Data supplied ->
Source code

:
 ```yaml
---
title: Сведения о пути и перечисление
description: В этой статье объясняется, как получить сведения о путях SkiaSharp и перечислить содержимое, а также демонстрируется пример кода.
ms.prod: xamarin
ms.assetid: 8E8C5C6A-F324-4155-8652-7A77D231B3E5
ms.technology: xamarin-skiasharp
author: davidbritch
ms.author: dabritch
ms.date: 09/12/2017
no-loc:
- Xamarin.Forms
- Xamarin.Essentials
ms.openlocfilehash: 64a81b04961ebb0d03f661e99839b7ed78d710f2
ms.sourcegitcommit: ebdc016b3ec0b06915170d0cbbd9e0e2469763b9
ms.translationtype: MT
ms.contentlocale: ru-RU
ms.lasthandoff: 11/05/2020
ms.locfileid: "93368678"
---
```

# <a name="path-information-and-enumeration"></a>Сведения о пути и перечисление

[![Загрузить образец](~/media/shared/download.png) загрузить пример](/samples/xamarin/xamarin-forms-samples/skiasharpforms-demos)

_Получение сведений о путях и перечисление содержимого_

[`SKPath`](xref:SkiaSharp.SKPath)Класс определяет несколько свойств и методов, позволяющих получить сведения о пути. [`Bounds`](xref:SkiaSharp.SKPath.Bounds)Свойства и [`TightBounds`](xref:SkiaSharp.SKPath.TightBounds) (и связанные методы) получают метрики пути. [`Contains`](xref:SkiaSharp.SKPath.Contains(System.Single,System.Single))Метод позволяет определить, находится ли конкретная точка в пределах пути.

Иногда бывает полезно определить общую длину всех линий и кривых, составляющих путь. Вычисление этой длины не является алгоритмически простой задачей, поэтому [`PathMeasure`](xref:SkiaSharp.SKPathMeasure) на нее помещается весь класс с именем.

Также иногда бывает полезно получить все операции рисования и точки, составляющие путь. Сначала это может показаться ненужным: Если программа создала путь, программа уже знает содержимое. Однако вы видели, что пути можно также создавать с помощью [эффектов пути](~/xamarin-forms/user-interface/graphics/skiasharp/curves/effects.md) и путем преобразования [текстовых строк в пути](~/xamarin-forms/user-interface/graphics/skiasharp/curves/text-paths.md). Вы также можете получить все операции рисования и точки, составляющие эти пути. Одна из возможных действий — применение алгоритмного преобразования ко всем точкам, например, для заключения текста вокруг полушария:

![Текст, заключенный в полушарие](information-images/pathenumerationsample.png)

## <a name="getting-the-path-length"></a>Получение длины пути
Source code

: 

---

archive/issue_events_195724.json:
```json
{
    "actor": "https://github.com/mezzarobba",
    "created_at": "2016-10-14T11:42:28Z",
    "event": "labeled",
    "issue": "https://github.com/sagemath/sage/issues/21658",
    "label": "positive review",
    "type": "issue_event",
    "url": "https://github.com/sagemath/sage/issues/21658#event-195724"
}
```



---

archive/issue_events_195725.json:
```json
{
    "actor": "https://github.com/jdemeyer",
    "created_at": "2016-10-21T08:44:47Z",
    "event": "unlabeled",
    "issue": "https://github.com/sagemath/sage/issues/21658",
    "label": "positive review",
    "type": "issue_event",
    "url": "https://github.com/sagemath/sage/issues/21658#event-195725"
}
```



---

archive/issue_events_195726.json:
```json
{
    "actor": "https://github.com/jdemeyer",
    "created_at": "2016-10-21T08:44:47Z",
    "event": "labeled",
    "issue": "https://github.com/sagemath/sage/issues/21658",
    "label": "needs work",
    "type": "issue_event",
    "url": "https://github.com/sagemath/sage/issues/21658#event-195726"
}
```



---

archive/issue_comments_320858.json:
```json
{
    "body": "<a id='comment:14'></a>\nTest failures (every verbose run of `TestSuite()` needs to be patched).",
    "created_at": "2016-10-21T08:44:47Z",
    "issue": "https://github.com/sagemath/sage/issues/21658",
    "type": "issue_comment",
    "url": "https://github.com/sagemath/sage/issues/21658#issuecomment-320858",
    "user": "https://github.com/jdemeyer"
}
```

Work to complete ->
Print the listing above in full, exactly as it is.

Final answer ->
Source code

:
 ```yaml
---
title: Сведения о пути и перечисление
description: В этой статье объясняется, как получить сведения о путях SkiaSharp и перечислить содержимое, а также демонстрируется пример кода.
ms.prod: xamarin
ms.assetid: 8E8C5C6A-F324-4155-8652-7A77D231B3E5
ms.technology: xamarin-skiasharp
author: davidbritch
ms.author: dabritch
ms.date: 09/12/2017
no-loc:
- Xamarin.Forms
- Xamarin.Essentials
ms.openlocfilehash: 64a81b04961ebb0d03f661e99839b7ed78d710f2
ms.sourcegitcommit: ebdc016b3ec0b06915170d0cbbd9e0e2469763b9
ms.translationtype: MT
ms.contentlocale: ru-RU
ms.lasthandoff: 11/05/2020
ms.locfileid: "93368678"
---
```

# <a name="path-information-and-enumeration"></a>Сведения о пути и перечисление

[![Загрузить образец](~/media/shared/download.png) загрузить пример](/samples/xamarin/xamarin-forms-samples/skiasharpforms-demos)

_Получение сведений о путях и перечисление содержимого_

[`SKPath`](xref:SkiaSharp.SKPath)Класс определяет несколько свойств и методов, позволяющих получить сведения о пути. [`Bounds`](xref:SkiaSharp.SKPath.Bounds)Свойства и [`TightBounds`](xref:SkiaSharp.SKPath.TightBounds) (и связанные методы) получают метрики пути. [`Contains`](xref:SkiaSharp.SKPath.Contains(System.Single,System.Single))Метод позволяет определить, находится ли конкретная точка в пределах пути.

Иногда бывает полезно определить общую длину всех линий и кривых, составляющих путь. Вычисление этой длины не является алгоритмически простой задачей, поэтому [`PathMeasure`](xref:SkiaSharp.SKPathMeasure) на нее помещается весь класс с именем.

Также иногда бывает полезно получить все операции рисования и точки, составляющие путь. Сначала это может показаться ненужным: Если программа создала путь, программа уже знает содержимое. Однако вы видели, что пути можно также создавать с помощью [эффектов пути](~/xamarin-forms/user-interface/graphics/skiasharp/curves/effects.md) и путем преобразования [текстовых строк в пути](~/xamarin-forms/user-interface/graphics/skiasharp/curves/text-paths.md). Вы также можете получить все операции рисования и точки, составляющие эти пути. Одна из возможных действий — применение алгоритмного преобразования ко всем точкам, например, для заключения текста вокруг полушария:

![Текст, заключенный в полушарие](information-images/pathenumerationsample.png)

## <a name="getting-the-path-length"></a>Получение длины пути
Source code

: 

---

archive/issue_events_195724.json:
```json
{
    "actor": "https://github.com/mezzarobba",
    "created_at": "2016-10-14T11:42:28Z",
    "event": "labeled",
    "issue": "https://github.com/sagemath/sage/issues/21658",
    "label": "positive review",
    "type": "issue_event",
    "url": "https://github.com/sagemath/sage/issues/21658#event-195724"
}
```



---

archive/issue_events_195725.json:
```json
{
    "actor": "https://github.com/jdemeyer",
    "created_at": "2016-10-21T08:44:47Z",
    "event": "unlabeled",
    "issue": "https://github.com/sagemath/sage/issues/21658",
    "label": "positive review",
    "type": "issue_event",
    "url": "https://github.com/sagemath/sage/issues/21658#event-195725"
}
```



---

archive/issue_events_195726.json:
```json
{
    "actor": "https://github.com/jdemeyer",
    "created_at": "2016-10-21T08:44:47Z",
    "event": "labeled",
    "issue": "https://github.com/sagemath/sage/issues/21658",
    "label": "needs work",
    "type": "issue_event",
    "url": "https://github.com/sagemath/sage/issues/21658#event-195726"
}
```



---

archive/issue_comments_320858.json:
```json
{
    "body": "<a id='comment:14'></a>\nTest failures (every verbose run of `TestSuite()` needs to be patched).",
    "created_at": "2016-10-21T08:44:47Z",
    "issue": "https://github.com/sagemath/sage/issues/21658",
    "type": "issue_comment",
    "url": "https://github.com/sagemath/sage/issues/21658#issuecomment-320858",
    "user": "https://github.com/jdemeyer"
}
```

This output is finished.